SUPPLIED DATA ::
__________________________________________________
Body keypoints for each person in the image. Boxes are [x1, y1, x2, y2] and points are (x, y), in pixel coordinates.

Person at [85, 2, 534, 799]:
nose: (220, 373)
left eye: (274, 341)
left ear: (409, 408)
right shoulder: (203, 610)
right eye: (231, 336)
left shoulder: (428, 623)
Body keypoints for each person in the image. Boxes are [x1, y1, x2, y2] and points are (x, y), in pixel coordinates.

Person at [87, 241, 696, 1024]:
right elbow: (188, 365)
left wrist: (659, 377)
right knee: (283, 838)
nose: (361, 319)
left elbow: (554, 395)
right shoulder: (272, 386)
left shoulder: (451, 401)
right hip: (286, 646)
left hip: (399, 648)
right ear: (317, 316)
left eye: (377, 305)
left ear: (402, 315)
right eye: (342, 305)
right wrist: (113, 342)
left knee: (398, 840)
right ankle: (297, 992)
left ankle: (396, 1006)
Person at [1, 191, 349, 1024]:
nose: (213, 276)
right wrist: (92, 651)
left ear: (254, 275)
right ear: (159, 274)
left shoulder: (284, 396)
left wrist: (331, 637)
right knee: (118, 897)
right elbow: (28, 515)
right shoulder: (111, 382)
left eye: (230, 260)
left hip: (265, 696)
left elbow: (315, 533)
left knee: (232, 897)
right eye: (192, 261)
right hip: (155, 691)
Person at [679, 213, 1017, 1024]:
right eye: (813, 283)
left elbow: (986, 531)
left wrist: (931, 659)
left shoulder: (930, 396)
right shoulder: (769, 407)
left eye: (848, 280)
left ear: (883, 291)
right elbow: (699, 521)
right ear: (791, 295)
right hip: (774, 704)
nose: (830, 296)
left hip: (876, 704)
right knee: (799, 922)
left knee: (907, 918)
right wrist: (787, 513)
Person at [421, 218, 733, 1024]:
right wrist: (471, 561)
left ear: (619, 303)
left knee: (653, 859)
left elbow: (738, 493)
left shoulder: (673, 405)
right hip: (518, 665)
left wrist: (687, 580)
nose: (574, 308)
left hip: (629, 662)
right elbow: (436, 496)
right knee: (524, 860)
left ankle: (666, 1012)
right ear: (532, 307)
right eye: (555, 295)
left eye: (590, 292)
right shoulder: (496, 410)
__________________________________________________
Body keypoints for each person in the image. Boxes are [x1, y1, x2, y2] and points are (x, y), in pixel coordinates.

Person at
__________________________________________________
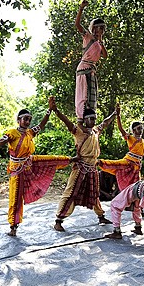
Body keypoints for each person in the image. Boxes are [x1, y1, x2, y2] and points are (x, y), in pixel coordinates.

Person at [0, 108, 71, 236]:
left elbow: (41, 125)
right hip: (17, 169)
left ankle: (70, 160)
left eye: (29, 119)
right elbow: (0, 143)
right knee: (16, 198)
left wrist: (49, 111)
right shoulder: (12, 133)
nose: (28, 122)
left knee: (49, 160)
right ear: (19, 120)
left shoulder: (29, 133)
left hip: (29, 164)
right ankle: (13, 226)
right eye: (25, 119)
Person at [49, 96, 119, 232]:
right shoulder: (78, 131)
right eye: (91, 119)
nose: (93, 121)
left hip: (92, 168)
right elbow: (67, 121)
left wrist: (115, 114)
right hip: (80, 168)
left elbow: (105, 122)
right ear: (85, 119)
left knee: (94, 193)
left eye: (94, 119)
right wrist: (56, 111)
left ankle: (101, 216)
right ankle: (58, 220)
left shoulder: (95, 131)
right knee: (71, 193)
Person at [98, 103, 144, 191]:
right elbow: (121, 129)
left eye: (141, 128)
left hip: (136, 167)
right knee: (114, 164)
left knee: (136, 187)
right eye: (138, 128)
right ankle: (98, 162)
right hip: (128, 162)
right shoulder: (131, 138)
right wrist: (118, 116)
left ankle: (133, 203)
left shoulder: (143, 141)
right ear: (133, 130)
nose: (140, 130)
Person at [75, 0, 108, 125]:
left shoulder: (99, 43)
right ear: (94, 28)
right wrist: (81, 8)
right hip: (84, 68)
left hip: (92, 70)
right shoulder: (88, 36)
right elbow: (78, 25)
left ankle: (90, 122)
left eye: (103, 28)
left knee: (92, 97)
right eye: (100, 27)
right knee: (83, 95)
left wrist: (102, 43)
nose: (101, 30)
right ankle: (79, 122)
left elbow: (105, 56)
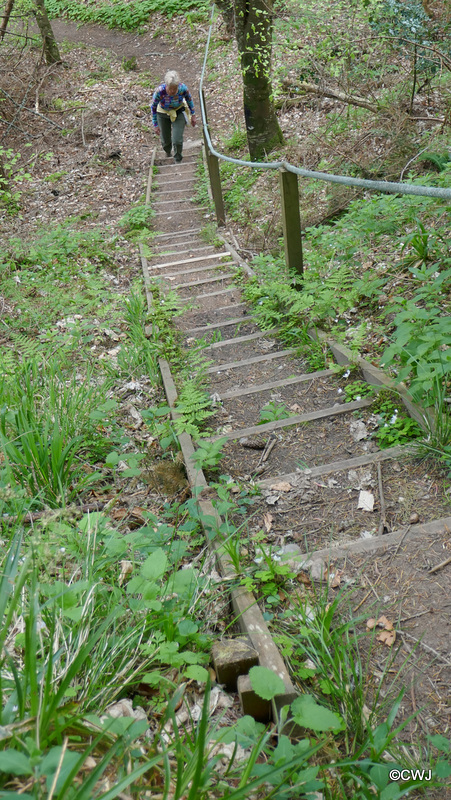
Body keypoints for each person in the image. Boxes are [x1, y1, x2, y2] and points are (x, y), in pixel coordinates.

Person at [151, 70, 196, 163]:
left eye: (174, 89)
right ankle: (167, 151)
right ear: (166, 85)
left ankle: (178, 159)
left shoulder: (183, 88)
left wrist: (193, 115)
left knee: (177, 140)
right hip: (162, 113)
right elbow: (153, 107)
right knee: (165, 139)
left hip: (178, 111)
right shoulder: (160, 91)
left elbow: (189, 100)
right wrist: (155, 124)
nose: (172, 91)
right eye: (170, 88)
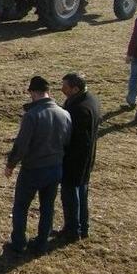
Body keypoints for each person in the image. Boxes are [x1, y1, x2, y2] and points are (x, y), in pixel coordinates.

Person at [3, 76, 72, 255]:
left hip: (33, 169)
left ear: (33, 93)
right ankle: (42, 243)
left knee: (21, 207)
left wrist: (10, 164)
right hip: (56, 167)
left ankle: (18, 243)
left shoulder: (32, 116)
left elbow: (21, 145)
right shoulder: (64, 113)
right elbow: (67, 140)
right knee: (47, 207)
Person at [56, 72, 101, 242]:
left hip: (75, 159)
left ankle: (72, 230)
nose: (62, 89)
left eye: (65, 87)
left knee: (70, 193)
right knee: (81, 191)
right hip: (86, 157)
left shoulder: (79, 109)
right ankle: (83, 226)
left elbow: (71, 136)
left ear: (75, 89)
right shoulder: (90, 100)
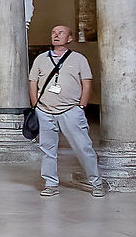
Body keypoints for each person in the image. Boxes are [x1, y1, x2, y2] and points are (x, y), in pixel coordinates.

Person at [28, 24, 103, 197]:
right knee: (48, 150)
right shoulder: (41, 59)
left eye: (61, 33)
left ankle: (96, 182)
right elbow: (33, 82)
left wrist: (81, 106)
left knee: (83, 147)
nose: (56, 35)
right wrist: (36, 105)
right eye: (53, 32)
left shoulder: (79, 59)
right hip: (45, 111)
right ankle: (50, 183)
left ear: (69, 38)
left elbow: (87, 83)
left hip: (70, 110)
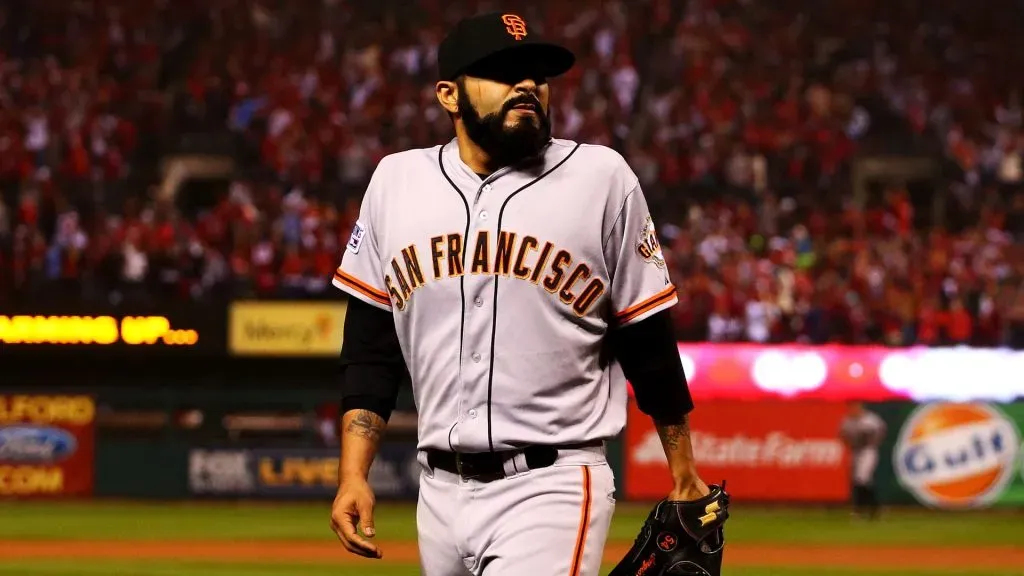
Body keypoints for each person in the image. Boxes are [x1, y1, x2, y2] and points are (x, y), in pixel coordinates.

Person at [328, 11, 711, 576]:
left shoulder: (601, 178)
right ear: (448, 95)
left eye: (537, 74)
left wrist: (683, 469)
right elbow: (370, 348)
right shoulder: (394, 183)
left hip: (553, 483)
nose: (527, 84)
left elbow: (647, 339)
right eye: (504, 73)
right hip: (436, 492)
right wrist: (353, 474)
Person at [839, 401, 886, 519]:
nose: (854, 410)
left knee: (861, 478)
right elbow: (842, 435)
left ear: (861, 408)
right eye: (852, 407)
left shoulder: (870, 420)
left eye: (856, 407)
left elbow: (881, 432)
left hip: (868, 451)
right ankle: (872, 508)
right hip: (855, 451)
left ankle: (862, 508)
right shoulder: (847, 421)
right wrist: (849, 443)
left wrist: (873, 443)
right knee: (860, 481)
__________________________________________________
Give back exactly the lines above starting at the line where "right knee: (118, 897)" appears and ending at the line where "left shoulder: (930, 396)" appears, both included, with no other lines.

ANSWER SPACE ::
right knee: (118, 897)
right elbow: (28, 515)
right shoulder: (111, 382)
left eye: (230, 260)
left hip: (265, 696)
left elbow: (315, 533)
left knee: (232, 897)
right eye: (192, 261)
right hip: (155, 691)
Person at [679, 213, 1017, 1024]:
right eye: (813, 283)
left elbow: (986, 531)
left wrist: (931, 659)
left shoulder: (930, 396)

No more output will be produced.